Many students and friends have approached me since the debate to ask me how I thought it went and who I thought had won. Most have been quick to follow their questions with statements that, in one way or another, express surprise at how much more convincing they found the pro-war speaker to be.
Although I was disappointed to find Dr. Parenti to be a less than persuasive advocate of the position I personally hold, I nevertheless feel that his inability to win over a student population so ready to agree with his message, is symptomatic of the enormous problem facing the left in this country.
Concerning matters of international affairs and geo-politics, the left has become irrelevant.
Its irrelevancy has been a result not only of its inability to put forward a rational and original critique of the Bush administration’s foreign policy, but in its failure to come to a basic understanding as to the forces that have come together in designing that policy.
The aforementioned remark by the editorial board of this paper is a priceless example. Although they were correct in noting that one can simultaneously be pro-war and pro choice, they should have also added that one can be both a neoconservative and a student of Karl Marx.
Hitchens does not actually define himself as a liberal, but as an ex-Trotskyite–huge difference. Hitchens was once as devoted a radical as any student to have ever been enrolled in this university, and his conversion to neo-con might hold some small hint as to why the left has failed to really grasp who these people are, and how to out–maneuver them.

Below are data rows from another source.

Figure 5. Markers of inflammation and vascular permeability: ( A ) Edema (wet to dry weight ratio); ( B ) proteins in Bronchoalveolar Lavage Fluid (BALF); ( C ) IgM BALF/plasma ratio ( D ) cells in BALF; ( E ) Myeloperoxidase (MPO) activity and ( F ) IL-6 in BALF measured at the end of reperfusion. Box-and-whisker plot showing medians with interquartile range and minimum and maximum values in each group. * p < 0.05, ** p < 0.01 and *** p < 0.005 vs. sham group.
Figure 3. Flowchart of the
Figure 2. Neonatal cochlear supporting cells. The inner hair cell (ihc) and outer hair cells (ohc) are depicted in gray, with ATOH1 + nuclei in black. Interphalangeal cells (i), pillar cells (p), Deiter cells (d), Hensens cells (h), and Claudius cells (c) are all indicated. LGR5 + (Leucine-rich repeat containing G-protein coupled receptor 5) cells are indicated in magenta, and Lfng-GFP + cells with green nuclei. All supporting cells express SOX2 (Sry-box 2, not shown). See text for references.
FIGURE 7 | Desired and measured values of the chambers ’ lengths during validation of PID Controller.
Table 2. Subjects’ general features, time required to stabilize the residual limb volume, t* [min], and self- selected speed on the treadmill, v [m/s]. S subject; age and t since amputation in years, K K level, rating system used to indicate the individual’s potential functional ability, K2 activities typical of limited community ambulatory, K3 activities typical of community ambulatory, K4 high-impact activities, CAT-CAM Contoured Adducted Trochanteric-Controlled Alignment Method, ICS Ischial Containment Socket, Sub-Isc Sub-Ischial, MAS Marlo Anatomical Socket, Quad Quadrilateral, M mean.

Today we find ourselves in a much different world than the one in which U.S. foreign policy was marked by Kissinger, Détente, and an emphasis on regional stability. As such, our understanding of what it means to be considered of the opposition can not be derived from that era.
Our old slogans are based on a battlefield that has been re-arraigned several times since they were first written. The world is a very different place from the one in which our old heroes fought and died.
It might be time to say that Che is dead, and so is his relevance.